Most preventable outdoor incidents happen because something that should have been anticipated in planning was not. Not because the leader was careless or incompetent, but because the planning process was incomplete. A systematic planning framework does not guarantee nothing goes wrong. It ensures that the things most likely to go wrong have been thought about before the activity starts, and that there are plans in place for managing them.

Step One: Define the Activity Clearly

Before any other planning, write down exactly what the activity is. Not "a hike in the Blue Mountains" but "a 14km return walk on the Leura Forest Loop starting from Cliff Drive carpark, including the descent to Leura Cascades and the ascent via Gordon Falls, with a group of 16 and 24-year-old mixed fitness participants, in April conditions." The specificity of the activity definition shapes everything else in the planning process. Vague activity definitions produce vague planning.

Step Two: Know Your Group

Participant information is the most underrated part of planning. Relevant information includes: relevant medical conditions and medications (with participant consent to share with leaders), previous experience with similar activities, fitness level based on recent activity rather than self-assessment, any specific considerations like fear of heights, water confidence, or mobility restrictions. This information informs the risk assessment, the activity design, and the supervision approach.
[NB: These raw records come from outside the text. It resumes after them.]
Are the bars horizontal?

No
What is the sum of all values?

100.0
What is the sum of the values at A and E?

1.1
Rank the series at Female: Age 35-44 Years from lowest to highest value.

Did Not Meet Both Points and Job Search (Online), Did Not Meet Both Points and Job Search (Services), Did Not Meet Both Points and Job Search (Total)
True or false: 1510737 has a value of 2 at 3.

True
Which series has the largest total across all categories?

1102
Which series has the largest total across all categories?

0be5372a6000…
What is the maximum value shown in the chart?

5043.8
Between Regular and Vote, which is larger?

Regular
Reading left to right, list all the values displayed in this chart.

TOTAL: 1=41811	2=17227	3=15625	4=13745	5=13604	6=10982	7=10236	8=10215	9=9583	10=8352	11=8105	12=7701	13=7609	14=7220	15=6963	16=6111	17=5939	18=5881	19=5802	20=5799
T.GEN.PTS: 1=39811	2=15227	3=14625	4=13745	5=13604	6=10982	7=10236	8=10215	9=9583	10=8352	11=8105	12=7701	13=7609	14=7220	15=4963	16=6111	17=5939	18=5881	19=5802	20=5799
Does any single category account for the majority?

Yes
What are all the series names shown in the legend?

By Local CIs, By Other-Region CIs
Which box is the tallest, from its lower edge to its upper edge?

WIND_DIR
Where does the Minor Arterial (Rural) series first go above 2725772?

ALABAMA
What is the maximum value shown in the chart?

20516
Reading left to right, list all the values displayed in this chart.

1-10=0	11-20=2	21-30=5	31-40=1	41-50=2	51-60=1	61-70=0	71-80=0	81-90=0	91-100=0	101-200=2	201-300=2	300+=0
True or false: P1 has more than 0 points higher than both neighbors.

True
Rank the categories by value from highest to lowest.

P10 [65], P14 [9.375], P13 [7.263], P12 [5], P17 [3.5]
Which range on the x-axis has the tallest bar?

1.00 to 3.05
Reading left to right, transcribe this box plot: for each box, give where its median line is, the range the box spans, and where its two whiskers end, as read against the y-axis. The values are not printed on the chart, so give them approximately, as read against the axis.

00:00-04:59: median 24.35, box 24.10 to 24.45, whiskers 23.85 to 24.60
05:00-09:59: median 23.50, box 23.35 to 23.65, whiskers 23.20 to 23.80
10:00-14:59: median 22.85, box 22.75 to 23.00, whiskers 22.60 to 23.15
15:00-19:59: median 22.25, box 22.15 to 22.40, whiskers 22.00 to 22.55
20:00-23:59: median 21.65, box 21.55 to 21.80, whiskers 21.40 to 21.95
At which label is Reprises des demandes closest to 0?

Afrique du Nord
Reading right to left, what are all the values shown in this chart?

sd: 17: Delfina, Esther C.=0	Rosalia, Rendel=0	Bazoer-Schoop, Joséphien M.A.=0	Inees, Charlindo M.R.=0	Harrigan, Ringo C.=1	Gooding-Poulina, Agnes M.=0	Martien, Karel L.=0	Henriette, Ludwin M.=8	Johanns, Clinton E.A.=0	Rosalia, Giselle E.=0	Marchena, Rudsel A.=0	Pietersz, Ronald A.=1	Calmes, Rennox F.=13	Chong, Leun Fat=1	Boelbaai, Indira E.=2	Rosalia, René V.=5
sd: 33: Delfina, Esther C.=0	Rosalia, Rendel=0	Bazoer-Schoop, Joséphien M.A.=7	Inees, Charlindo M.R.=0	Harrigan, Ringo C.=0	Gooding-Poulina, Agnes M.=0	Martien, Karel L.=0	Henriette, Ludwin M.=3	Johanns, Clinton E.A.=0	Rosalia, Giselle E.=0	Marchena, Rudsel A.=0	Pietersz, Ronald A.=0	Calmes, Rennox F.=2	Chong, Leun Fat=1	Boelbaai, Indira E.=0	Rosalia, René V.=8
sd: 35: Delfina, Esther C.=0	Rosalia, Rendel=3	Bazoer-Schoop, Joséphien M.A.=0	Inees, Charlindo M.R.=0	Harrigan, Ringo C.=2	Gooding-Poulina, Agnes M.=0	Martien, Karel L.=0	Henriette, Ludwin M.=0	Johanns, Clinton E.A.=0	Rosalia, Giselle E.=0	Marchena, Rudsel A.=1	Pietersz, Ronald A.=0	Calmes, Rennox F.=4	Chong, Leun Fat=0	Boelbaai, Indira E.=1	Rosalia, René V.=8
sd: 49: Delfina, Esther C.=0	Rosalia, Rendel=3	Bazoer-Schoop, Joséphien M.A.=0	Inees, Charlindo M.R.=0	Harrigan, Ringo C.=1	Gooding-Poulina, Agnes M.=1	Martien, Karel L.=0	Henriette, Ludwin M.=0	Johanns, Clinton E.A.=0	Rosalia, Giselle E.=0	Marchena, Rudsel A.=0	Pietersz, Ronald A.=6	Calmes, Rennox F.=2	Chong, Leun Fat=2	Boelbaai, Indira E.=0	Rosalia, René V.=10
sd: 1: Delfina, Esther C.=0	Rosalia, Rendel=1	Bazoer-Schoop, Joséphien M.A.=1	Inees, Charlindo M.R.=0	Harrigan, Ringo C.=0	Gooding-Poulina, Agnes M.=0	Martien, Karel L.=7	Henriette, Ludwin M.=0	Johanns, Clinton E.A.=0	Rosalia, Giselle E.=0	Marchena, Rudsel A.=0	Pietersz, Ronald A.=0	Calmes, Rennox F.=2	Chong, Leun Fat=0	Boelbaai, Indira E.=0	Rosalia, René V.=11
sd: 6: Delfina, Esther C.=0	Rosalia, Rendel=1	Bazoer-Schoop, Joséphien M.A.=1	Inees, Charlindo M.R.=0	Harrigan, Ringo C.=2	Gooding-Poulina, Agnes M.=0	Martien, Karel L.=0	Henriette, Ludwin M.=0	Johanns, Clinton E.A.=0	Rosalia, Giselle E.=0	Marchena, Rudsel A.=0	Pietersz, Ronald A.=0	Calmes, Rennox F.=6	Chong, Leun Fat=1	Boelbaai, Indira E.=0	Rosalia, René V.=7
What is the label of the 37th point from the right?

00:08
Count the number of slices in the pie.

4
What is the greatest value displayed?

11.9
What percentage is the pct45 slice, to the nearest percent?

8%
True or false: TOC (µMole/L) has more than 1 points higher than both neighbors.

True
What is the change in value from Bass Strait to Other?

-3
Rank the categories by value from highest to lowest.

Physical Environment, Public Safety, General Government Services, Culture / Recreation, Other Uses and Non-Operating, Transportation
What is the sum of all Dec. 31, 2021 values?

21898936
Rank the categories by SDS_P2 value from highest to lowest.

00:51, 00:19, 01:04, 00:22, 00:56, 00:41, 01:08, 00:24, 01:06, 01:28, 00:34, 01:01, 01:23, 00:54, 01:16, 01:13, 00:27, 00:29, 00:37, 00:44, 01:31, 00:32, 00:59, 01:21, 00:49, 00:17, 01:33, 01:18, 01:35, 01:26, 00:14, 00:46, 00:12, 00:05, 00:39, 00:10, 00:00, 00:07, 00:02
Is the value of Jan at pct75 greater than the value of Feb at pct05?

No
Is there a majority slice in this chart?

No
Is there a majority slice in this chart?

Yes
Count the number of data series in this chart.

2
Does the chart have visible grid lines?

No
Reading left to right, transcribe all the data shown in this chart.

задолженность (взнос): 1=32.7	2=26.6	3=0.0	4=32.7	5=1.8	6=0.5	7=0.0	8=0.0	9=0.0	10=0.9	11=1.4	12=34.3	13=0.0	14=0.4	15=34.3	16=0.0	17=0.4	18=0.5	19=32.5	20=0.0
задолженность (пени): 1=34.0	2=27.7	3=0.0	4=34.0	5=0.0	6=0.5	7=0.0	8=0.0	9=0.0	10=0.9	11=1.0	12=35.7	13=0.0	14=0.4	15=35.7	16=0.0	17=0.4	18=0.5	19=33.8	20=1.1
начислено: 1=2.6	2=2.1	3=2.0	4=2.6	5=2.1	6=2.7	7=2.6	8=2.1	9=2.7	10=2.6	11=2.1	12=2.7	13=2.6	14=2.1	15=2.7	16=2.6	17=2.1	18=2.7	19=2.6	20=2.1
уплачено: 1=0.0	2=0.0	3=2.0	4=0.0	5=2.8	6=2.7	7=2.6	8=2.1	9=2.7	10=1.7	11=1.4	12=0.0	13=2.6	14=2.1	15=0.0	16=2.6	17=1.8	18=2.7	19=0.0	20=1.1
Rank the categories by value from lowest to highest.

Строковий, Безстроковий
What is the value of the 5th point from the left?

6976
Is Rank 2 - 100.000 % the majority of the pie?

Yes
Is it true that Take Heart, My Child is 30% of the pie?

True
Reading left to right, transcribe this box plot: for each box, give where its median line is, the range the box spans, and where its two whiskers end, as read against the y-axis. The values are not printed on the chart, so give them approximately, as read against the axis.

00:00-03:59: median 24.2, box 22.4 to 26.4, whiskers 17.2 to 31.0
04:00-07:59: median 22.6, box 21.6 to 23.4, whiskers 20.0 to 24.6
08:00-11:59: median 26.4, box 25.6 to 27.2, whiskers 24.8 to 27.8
Collecting it through a participant information form before the activity is the appropriate mechanism.

Step Three: Site Reconnaissance or Research

If you have not done this activity in this location before, you need specific information about the site. This might come from a prior reconnaissance walk, from detailed trail notes from a reliable source (Wildwalks for NSW walks is generally good), from the relevant National Parks area office, or from recent trip reports from people who have done the same route recently. What you are looking for is: current track conditions, water source reliability, any closures or track damage, specific navigation challenges, and any site-specific hazards that would not be evident from a map or park website.

Step Four: Risk Assessment

The risk assessment is where you systematically identify hazards, assess the likelihood and consequence of each, and document the control measures that will be in place. Do this after you know the specific route, the specific group, and the specific conditions forecast. A risk assessment that is generic to the activity type rather than specific to this activity on this day is less useful than one that engages with the actual hazards. Common hazards for bush walks in NSW: heat and dehydration, navigation error, ankle injuries on uneven terrain, weather change, and in summer, snake encounters. Each of these needs a realistic control measure, not a placeholder.

Step Five: Emergency Plan

The emergency plan answers four questions: who is the emergency contact outside the group and what information do they have, what is the communication method in the activity area, what are the evacuation options from different points on the route, and what is the call-for-help threshold. The emergency plan does not need to be elaborate. It needs to be specific. "Call 000 and then call Jenny on 0412 XXX XXX who has the participant information sheet" is more useful than "contact emergency services."

Step Six: Equipment Check

Go through equipment in two passes: leader equipment and participant equipment. Leader equipment is your responsibility to have and to check before the activity starts. First aid kit, communication device, navigation tools, emergency equipment. Participant equipment requires a brief check that people have what the pre-trip information said they needed. You cannot make adults carry specific gear, but for youth groups and organised programs, a gear check at the start is appropriate and the organisational documentation should specify what is required.

Step Seven: Briefing

The pre-activity briefing covers: where you are going and roughly how long it takes, the specific safety expectations (stay on track, stay in sight of a leader, no crossing water crossings independently), what to do if separated, what signs of distress to watch for and report, and any site-specific information. Keep briefings short and focused. Long briefings with too much information are not remembered. The three things people most need to know: where we are going, what to do if something goes wrong, and what the behaviour expectations are.

Recording and Reviewing

The plan you built before the activity should be recorded in LogsKeptSimple and linked to the activity log that is completed after the trip. After the activity, review the plan against what actually happened. Were the time estimates accurate? Were the hazards identified the ones that actually appeared? Did any issues arise that were not anticipated? This review process, done consistently, is how planning improves over time. A leader who has done this review process for twenty activities has a substantially more accurate planning model than one who has not.